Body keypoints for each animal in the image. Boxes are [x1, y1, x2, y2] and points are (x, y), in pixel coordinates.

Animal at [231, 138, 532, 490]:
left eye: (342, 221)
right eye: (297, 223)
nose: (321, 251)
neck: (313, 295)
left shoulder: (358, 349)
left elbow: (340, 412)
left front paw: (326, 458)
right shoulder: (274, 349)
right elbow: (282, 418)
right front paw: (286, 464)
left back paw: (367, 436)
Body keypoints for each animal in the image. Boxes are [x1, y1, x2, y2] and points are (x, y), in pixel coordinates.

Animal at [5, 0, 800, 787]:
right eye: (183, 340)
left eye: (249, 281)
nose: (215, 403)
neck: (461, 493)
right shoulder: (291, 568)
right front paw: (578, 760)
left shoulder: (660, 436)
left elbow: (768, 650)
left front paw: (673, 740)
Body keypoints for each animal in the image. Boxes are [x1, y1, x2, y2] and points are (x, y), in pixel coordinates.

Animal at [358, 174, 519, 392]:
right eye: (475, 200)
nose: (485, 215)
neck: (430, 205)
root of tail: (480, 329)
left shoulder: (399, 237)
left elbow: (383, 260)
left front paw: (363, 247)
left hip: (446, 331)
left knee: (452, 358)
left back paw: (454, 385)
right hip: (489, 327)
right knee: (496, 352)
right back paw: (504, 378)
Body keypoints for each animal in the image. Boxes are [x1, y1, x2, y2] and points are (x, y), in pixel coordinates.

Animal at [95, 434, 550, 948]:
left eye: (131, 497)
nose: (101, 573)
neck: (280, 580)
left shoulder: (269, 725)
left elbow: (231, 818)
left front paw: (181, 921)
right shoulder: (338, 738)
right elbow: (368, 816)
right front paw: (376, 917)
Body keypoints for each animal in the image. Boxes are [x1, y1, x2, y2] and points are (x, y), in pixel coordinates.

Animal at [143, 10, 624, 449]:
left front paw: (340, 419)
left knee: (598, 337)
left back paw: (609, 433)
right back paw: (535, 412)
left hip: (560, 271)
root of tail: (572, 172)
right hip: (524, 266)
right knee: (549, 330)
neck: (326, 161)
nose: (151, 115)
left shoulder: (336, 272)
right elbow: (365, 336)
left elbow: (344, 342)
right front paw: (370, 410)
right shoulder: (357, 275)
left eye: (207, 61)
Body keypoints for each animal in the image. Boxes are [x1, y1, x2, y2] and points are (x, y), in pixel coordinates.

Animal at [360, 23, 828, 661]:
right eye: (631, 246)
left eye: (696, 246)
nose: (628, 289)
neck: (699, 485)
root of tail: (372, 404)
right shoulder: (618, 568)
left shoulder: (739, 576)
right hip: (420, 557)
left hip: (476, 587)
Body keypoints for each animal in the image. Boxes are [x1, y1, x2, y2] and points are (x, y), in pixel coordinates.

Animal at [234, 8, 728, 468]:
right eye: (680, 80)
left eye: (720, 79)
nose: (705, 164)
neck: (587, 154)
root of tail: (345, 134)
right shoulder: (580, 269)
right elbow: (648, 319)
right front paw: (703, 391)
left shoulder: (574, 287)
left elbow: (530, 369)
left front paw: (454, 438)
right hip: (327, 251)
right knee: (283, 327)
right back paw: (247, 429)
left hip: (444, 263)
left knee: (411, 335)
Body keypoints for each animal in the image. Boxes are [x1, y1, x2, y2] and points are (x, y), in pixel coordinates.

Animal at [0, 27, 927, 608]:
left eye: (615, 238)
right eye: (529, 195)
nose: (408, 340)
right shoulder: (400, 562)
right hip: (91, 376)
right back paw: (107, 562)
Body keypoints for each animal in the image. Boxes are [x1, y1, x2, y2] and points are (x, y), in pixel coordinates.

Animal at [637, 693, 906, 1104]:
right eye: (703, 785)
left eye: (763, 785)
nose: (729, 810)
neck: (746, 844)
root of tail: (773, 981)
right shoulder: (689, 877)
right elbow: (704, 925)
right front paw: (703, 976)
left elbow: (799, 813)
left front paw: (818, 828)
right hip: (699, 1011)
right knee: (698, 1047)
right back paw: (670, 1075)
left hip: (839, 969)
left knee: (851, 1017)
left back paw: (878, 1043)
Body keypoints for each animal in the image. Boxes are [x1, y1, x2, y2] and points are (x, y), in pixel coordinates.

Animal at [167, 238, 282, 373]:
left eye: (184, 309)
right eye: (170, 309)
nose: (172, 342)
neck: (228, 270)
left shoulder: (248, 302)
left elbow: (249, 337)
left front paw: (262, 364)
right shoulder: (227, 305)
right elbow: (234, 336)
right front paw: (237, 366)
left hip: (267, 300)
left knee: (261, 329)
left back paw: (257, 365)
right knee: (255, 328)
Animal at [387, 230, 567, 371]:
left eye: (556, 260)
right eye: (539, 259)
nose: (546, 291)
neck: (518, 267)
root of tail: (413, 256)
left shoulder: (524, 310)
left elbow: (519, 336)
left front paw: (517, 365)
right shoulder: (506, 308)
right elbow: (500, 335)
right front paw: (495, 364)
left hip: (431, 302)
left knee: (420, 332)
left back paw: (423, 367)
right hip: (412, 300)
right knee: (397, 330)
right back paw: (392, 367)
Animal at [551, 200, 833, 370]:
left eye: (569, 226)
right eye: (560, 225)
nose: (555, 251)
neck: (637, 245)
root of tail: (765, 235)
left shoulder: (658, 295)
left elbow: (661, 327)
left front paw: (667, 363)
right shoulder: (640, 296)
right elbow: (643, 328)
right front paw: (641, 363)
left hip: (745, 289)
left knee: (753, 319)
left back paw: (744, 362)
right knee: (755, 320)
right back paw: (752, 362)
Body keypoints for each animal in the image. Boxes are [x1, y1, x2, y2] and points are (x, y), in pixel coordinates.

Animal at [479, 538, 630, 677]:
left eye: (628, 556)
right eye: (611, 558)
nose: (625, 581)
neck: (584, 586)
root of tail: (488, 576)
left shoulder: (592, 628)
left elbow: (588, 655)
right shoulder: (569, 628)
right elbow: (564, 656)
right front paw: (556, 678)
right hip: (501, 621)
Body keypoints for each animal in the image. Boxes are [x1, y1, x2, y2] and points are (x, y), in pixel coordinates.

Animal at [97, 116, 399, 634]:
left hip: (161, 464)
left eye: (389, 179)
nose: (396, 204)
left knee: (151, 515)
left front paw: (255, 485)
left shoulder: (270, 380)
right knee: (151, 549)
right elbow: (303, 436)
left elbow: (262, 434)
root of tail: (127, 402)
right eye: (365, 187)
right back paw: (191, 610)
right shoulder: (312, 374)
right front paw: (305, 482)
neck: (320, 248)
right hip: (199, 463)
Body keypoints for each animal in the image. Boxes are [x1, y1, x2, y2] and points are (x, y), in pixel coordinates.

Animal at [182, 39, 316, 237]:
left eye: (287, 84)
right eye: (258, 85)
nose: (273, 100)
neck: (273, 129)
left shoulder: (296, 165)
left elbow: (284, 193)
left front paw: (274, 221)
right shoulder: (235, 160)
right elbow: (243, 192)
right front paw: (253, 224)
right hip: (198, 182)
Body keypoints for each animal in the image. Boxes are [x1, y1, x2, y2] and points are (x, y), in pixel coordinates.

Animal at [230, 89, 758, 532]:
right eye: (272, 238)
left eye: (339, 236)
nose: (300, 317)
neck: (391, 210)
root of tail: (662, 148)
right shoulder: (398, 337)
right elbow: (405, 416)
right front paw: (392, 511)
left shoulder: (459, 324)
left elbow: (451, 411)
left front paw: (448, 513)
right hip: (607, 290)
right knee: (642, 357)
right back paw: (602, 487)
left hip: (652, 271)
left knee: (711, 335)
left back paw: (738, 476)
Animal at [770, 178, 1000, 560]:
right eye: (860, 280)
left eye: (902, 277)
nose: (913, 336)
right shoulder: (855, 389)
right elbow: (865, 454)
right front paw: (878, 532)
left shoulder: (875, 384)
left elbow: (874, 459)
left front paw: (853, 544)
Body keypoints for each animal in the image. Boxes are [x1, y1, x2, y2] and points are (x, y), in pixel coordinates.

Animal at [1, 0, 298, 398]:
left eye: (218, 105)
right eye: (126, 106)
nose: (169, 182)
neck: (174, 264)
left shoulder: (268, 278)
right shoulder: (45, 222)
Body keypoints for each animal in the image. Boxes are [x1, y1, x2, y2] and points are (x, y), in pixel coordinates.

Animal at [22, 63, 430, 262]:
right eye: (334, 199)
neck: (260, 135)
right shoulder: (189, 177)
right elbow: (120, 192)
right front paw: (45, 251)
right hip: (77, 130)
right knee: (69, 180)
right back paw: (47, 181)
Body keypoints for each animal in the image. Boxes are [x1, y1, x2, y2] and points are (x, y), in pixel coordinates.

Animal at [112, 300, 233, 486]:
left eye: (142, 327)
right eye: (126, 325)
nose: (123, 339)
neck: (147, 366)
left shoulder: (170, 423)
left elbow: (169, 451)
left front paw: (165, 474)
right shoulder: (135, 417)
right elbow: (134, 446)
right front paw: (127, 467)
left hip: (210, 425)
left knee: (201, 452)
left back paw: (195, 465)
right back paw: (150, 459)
* * * * *
• Aim of the task
Check each line above for the word "tail" and copy the ones that have it.

• Exercise output
root of tail: (480, 329)
root of tail: (572, 172)
root of tail: (372, 404)
root of tail: (345, 134)
root of tail: (773, 981)
root of tail: (413, 256)
root of tail: (765, 235)
root of tail: (488, 576)
root of tail: (127, 402)
root of tail: (662, 148)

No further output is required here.